- WRITTEN TASK: Reproduce the text verbatim from the line containing "Membaca Sambutan Dunia atas Pakta" through the line containing "Wir bitten Sie, einer", including both of those lines. Leave the pictures out of your copy.

---------------

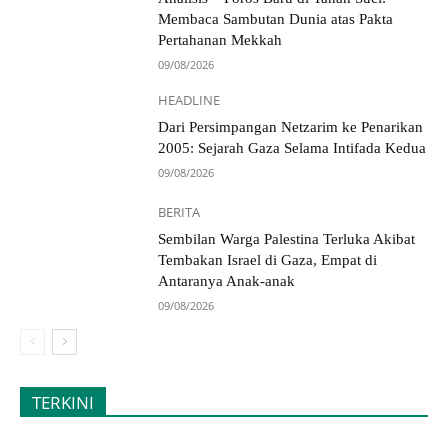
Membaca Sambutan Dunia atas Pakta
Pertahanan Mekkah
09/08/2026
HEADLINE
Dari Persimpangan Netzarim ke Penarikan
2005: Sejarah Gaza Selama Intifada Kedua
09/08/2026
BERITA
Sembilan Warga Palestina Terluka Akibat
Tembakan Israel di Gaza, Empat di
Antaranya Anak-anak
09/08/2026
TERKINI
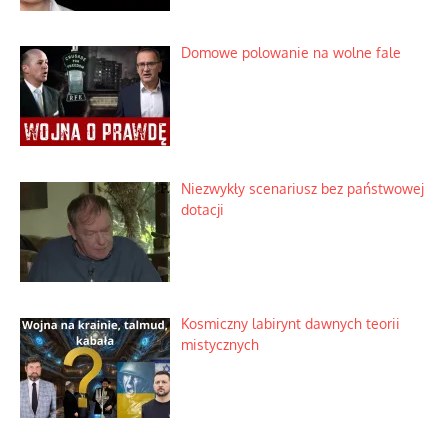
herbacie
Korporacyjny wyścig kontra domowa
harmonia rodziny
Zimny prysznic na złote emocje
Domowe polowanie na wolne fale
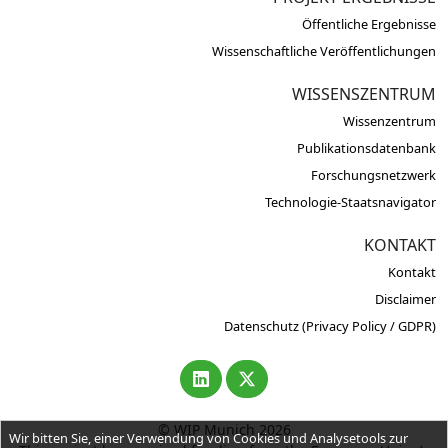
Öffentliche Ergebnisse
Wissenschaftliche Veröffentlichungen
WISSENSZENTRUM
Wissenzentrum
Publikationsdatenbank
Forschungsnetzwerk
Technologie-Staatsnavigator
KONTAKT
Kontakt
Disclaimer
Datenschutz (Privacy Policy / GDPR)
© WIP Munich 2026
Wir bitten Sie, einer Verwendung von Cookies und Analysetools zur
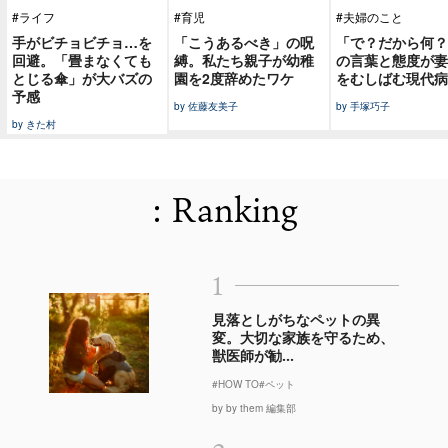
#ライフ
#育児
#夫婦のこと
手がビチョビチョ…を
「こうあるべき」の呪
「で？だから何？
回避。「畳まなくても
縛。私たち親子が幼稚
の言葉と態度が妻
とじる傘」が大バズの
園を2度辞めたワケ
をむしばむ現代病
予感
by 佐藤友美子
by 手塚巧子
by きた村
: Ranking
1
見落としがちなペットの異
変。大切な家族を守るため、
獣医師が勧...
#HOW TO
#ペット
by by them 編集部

---------------

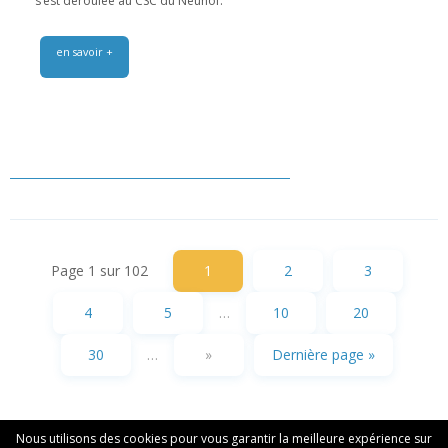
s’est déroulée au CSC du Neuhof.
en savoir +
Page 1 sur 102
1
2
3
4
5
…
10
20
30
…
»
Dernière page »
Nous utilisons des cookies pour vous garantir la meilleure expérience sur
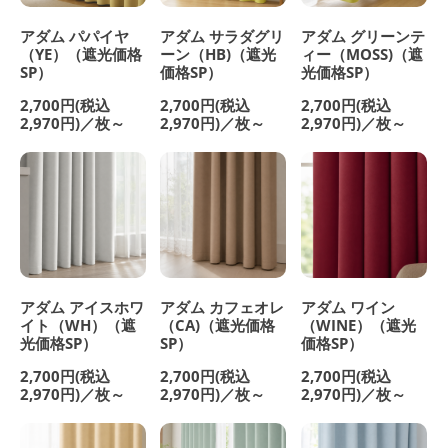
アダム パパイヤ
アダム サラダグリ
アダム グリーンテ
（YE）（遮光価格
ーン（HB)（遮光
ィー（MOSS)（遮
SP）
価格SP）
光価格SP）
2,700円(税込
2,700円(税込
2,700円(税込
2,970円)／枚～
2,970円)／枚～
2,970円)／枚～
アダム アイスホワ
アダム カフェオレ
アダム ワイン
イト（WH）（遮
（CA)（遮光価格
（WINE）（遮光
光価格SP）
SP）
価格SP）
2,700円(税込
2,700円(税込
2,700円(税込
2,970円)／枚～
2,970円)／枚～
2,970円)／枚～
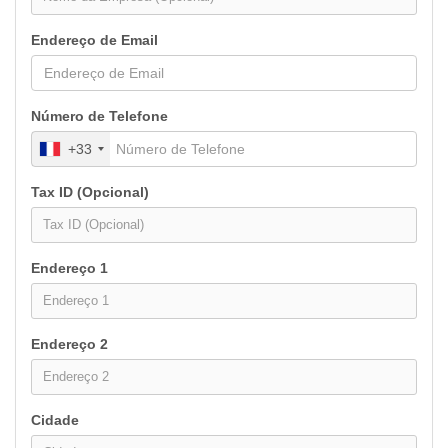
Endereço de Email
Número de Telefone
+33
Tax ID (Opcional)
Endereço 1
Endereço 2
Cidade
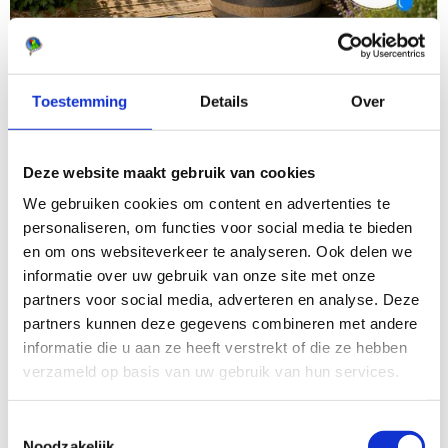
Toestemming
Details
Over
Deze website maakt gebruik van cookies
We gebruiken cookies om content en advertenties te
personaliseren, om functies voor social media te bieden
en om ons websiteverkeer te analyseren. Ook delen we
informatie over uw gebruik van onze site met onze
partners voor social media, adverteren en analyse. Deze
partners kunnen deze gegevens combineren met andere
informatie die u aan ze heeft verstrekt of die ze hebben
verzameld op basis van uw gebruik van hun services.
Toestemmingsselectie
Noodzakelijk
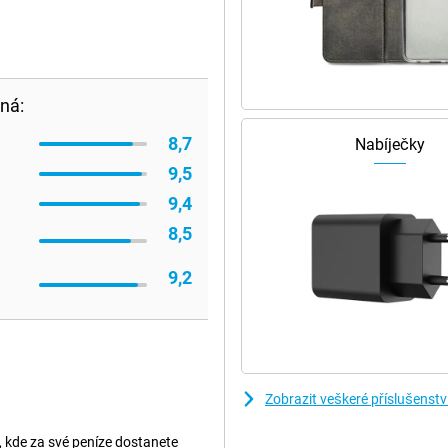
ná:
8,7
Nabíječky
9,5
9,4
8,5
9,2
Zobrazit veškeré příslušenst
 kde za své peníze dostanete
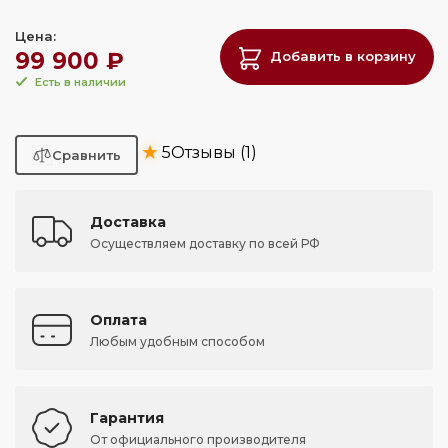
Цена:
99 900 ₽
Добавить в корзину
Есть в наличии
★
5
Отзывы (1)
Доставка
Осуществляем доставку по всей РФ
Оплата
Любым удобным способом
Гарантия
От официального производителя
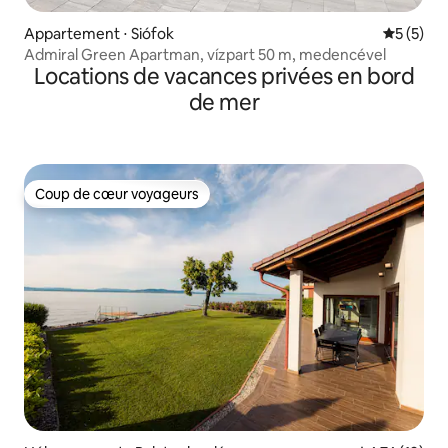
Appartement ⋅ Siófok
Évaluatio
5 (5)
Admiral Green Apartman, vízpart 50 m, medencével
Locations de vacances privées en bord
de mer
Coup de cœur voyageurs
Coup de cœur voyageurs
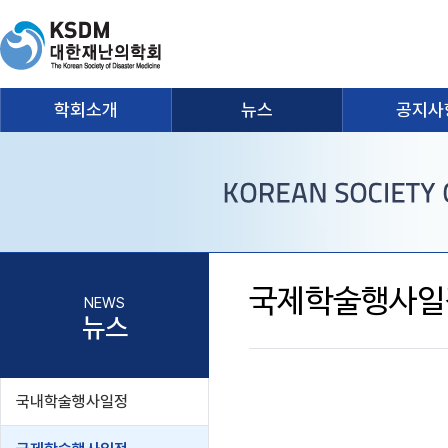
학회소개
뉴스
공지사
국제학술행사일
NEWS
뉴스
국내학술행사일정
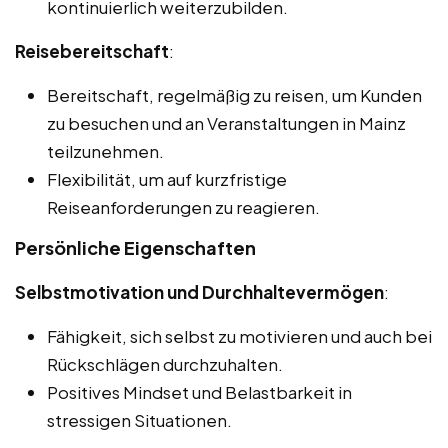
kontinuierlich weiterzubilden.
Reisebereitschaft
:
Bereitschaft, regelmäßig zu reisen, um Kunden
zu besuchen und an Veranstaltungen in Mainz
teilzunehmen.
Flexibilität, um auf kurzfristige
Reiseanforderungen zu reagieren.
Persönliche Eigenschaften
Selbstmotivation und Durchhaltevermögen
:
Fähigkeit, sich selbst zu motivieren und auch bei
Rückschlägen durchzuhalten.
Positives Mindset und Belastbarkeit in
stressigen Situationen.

---------------

- SOLUTION FOR THIS EXERCISE:
Membaca Sambutan Dunia atas Pakta
Pertahanan Mekkah
09/08/2026
HEADLINE
Dari Persimpangan Netzarim ke Penarikan
2005: Sejarah Gaza Selama Intifada Kedua
09/08/2026
BERITA
Sembilan Warga Palestina Terluka Akibat
Tembakan Israel di Gaza, Empat di
Antaranya Anak-anak
09/08/2026
TERKINI
herbacie
Korporacyjny wyścig kontra domowa
harmonia rodziny
Zimny prysznic na złote emocje
Domowe polowanie na wolne fale
Öffentliche Ergebnisse
Wissenschaftliche Veröffentlichungen
WISSENSZENTRUM
Wissenzentrum
Publikationsdatenbank
Forschungsnetzwerk
Technologie-Staatsnavigator
KONTAKT
Kontakt
Disclaimer
Datenschutz (Privacy Policy / GDPR)
© WIP Munich 2026
Wir bitten Sie, einer Verwendung von Cookies und Analysetools zur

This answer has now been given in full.